Отечественные записки
Ролан БЫКОВ, актер, режиссер:
Я вот написал сценарий о кошке. Жена увидела у меня глаза, полные слез: «Почему?» «Котенка, — говорю, — пишу и то с себя». Потому что только про себя можно писать.
Там есть такая сцена. Котенок, спасаясь от смерти, оказался в калоше: грянул гром, пошел дождь, а он не смог вылезти. Перепугался, впервые оставшись без мамы-кошки. Только что был в помойке, ел первую самостоятельную пищу, и вдруг все закончилось такой трагедией. Канава наполнилась водой, и калоша поплыла, а тут еще ее затащило в канализацию. И так проплыл котенок под целой улицей и выплыл с другой стороны, где кончается город. Тут и дождь прекратился, и калоша плывет уже по реке, заросшей травой, и кузнечик прыгнул в калошу. И котенок стал играть с кузнечиком — он опять счастлив и весел, ему опять интересно.
И это чисто моя судьба. Мое легкомыслие.
Александр МЕЛИХОВ, писатель:
В одной теледискуссии я услышал ссылку на академика Сахарова: нравственные критерии в конечном счете и есть наиболее целесообразные с прагматической точки зрения. Иначе говоря, самое полезное — держать свою совесть в чистоте. Не могу утверждать, что Сахаров этого не говорил. Но лично мне из его воспоминаний запомнилось нечто иное: социальные процессы слишком сложны для научного анализа, а потому прагматические критерии не работают — остаются нравственные. Остаются, так сказать, в силу печальной необходимости.

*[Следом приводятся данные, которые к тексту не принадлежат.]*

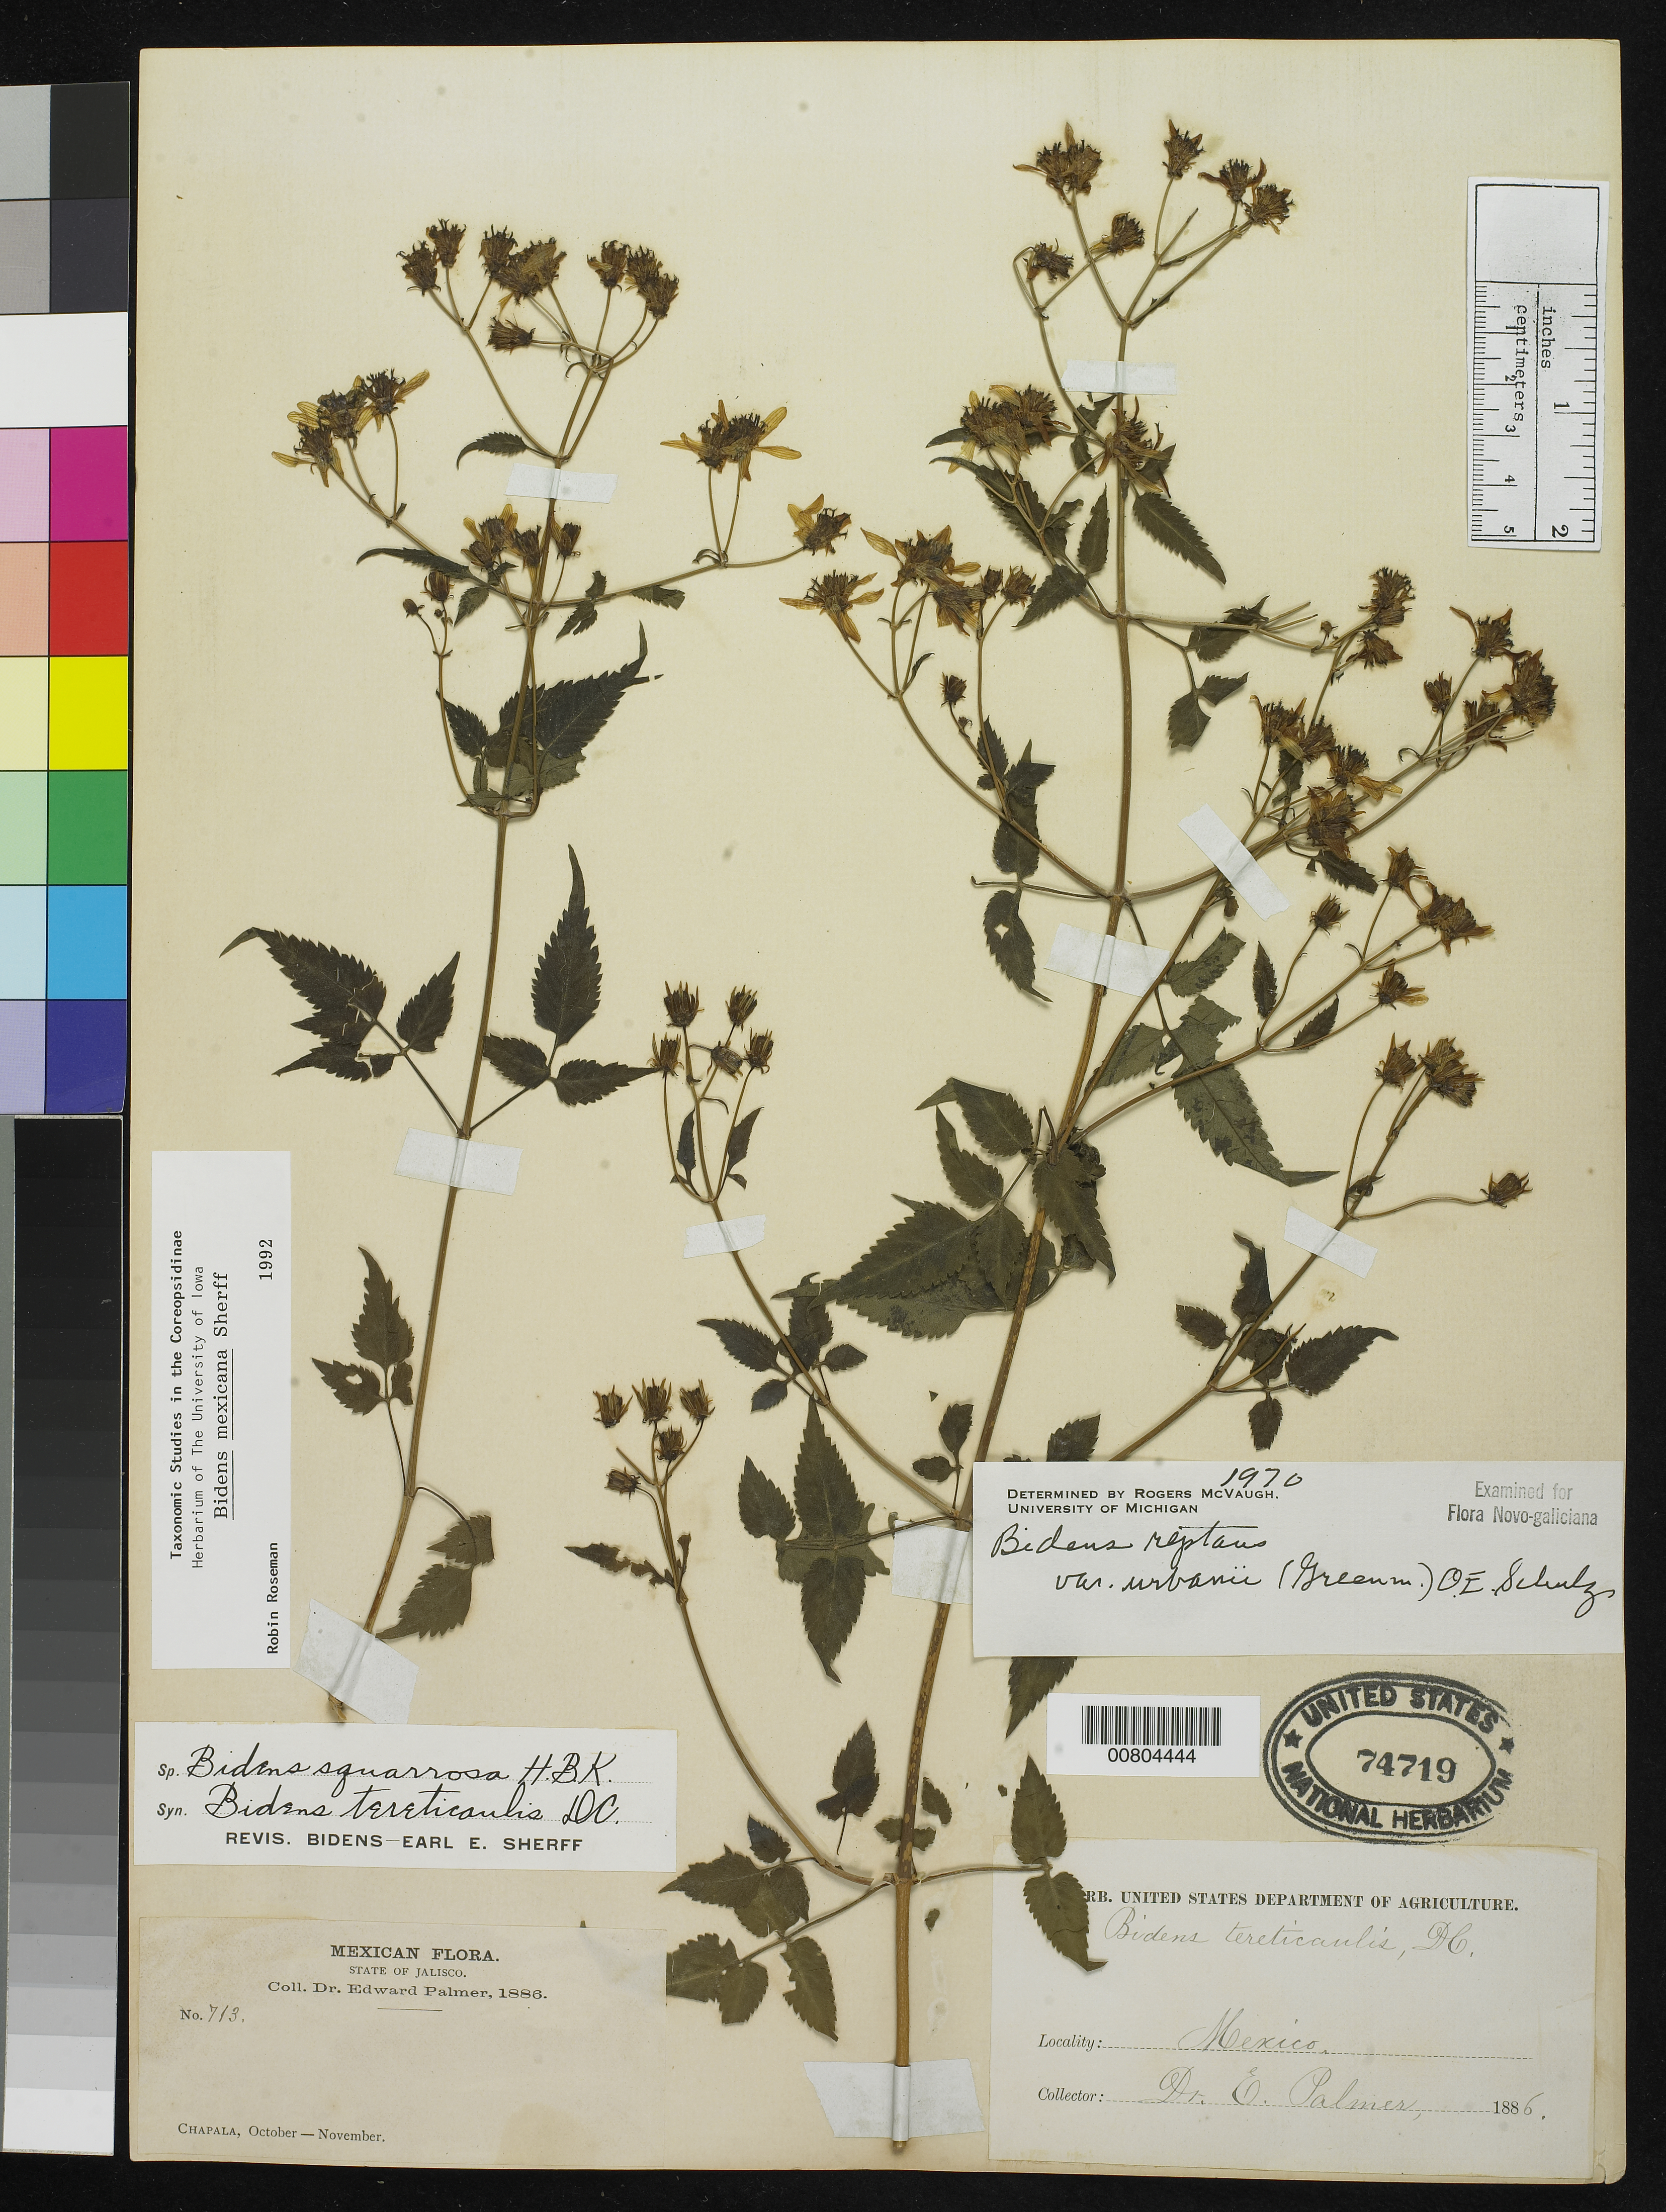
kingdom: Plantae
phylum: Tracheophyta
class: Magnoliopsida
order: Asterales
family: Asteraceae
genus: Bidens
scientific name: Bidens mexicana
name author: Sherff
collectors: E. Palmer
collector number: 713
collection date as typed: Oct 1886 to -- Nov 1886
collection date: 1886-10/1886-11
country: Mexico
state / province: Jalisco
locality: Chapala, Jalisco.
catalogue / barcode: US 74719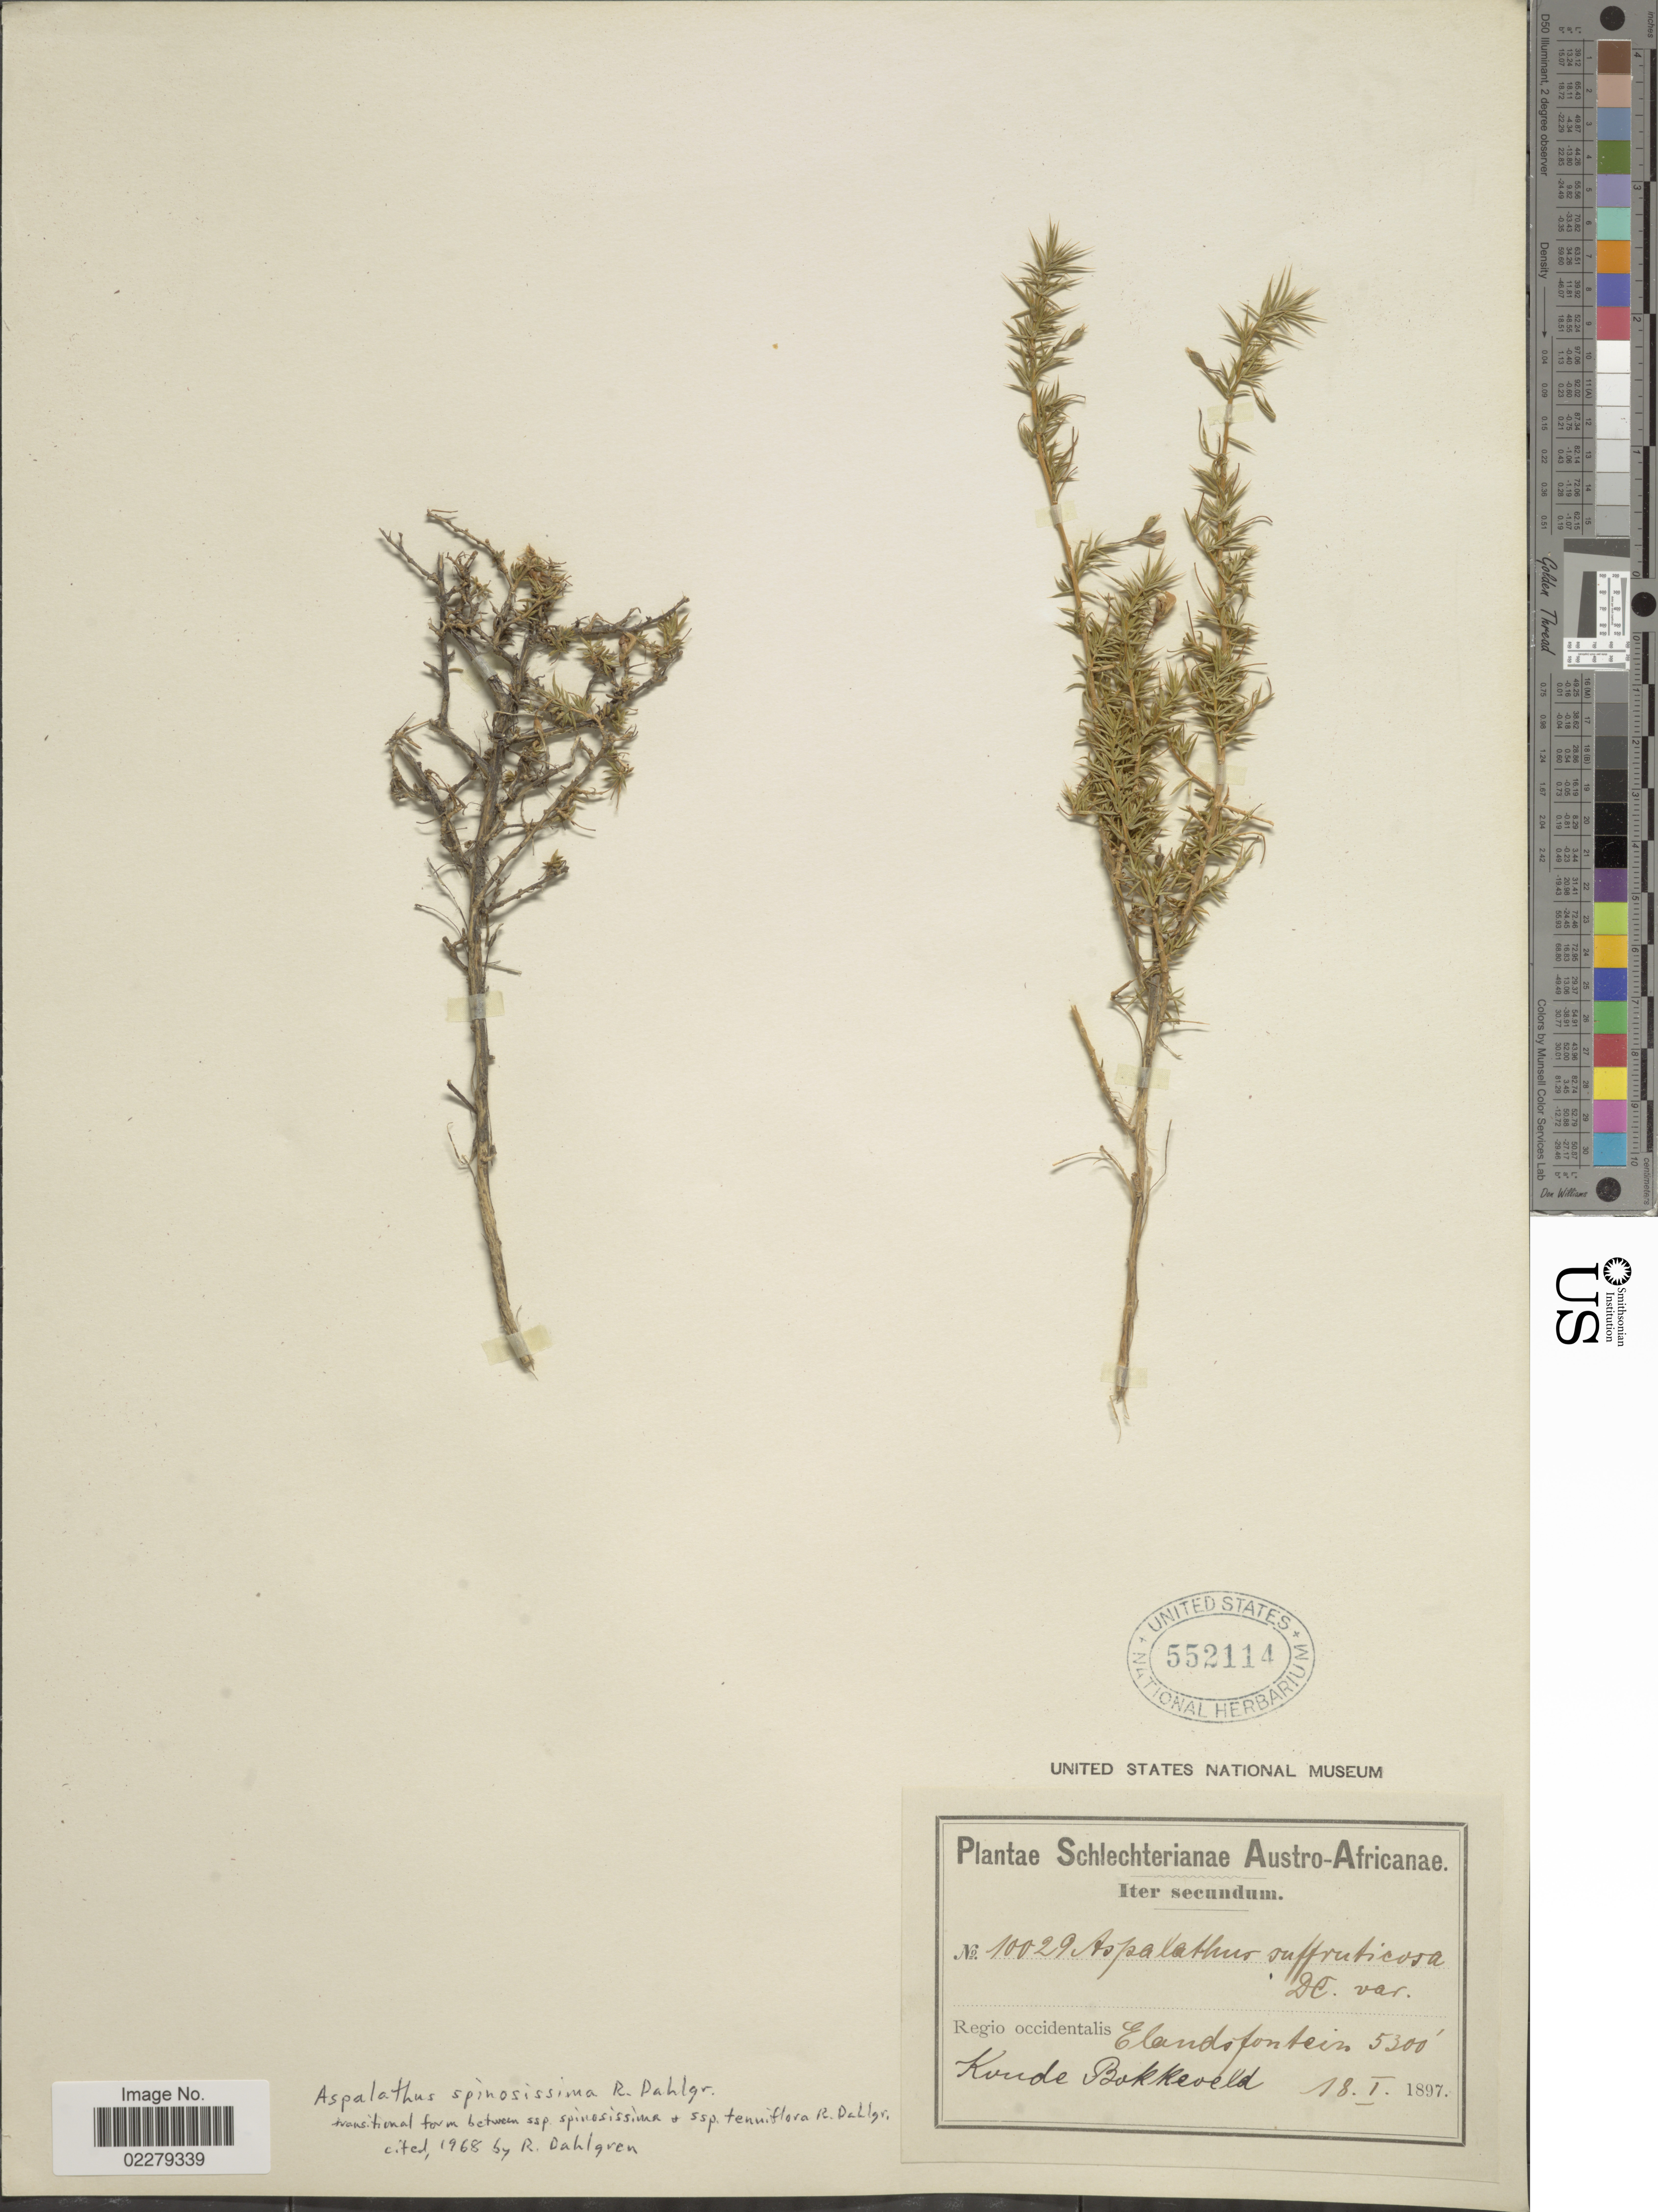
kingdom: Plantae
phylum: Tracheophyta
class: Magnoliopsida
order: Fabales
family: Fabaceae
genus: Aspalathus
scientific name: Aspalathus spinosissima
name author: R. Dahlgren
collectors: Schlechter, --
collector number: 10029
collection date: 1897-01-18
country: South Africa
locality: Austro- Africanae, Reio occidentalis, Elandsfontein, Koude Bokkeveld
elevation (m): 1615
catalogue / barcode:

Однако развитая чуткая совесть всегда влечет к нескольким равно справедливым, но отрицающим друг друга целям: интересы ближних противоречат интересам дальних, интересы сегодняшние — завтрашним, даже одного и того же человека раздирают влечения взаимоисключающие. Именно из-за этой трагической противоречивости бытия совершенно чистую совесть может иметь лишь тот, у кого ее нет совсем, ибо любой выбор причиняет вред людям или, в идеальнейшем случае, несет в себе такую угрозу. Если прагматические критерии недвусмысленно указывают на опасность, то и нравственные не могут говорить ничего другого: принимать решение в зоне неустранимого риска и иметь при этом спокойную совесть по плечу лишь глупцу и ханже. Либо «праведнику», лишенному элементарной честности по отношению к себе. Прагматизм, отстаивающий наглядные ценности, попирая незримые, бывает ужасен, но далеко не так отвратителен, как претензия на невозможную в этом мире праведность. Ибо никто не бывает так респектабелен, как люди с безмятежной совестью, а респектабельность — всегда клеймо тупосердечия.
Григорий ОСТЕР, писатель:
Я не думаю, что про взрослого человека можно сказать «стал». Инженером или рэкетиром. Проходит время, и он может сделаться совершенно другим. Это особенно хорошо видно на политиках. Но политик ничем не отличается от остальных. Просто он на виду, и мы знаем, что он говорит, что думает. А про других мы знаем меньше. Если близкие люди разлюбили друг друга и расстались, то однажды, встретившись, говорят: «Я тебя не узнаю!» И это искренне. Они сделались другими.
Елена ИВАНИЦКАЯ, литератор:
Лесков писал, что женскую эмансипацию выдумали мужчины, которые ленились работать и кормить семью, поэтому захотели взвалить эту обязанность на женщин. Сейчас скорее скажут, что эмансипацию выдумали женщины, которые ленятся выполнять свою ежедневную женскую работу и поэтому решили увильнуть куда-нибудь в юриспруденцию или журналистику. Когда вслед за Достоевским над женщинами презрительно смеются за то, что «рассудку мало, мяса много», то это еще презрение самое добродушное. Куда сильнее станут смеяться над той, у кого, напротив, окажется «рассудку много, мяса мало», но самый страшный и неприемлемый для хозяев жизни вариант, если вдруг и «рассудку» будет много, и «мяса» тоже.
И не хочется впадать в феминизм, но иногда он взыгрывает, как конь вороной из казачьей песни. Ведь что происходит обычно и привычно? Берутся некие неприятные, мелочные, пошло-смешные, гадкие человеческие качества, убедительно изображаются, а затем называются женскими. И спорить против этого, особенно женщине, как-то странно и нелепо: а что, нет, что ли, вот таких женщин? Но если именно таким оказывается мужчина, то с легкой руки Вейнингера все неприемлемое в нем объясняется внутренним женским началом. Если же достойнейшая женщина и умом, и волей, и талантом добилась всеобщего уважения, то лучшее в ней объясняют внутренней мужской тенденцией. Как же тут не взыграть феминизму?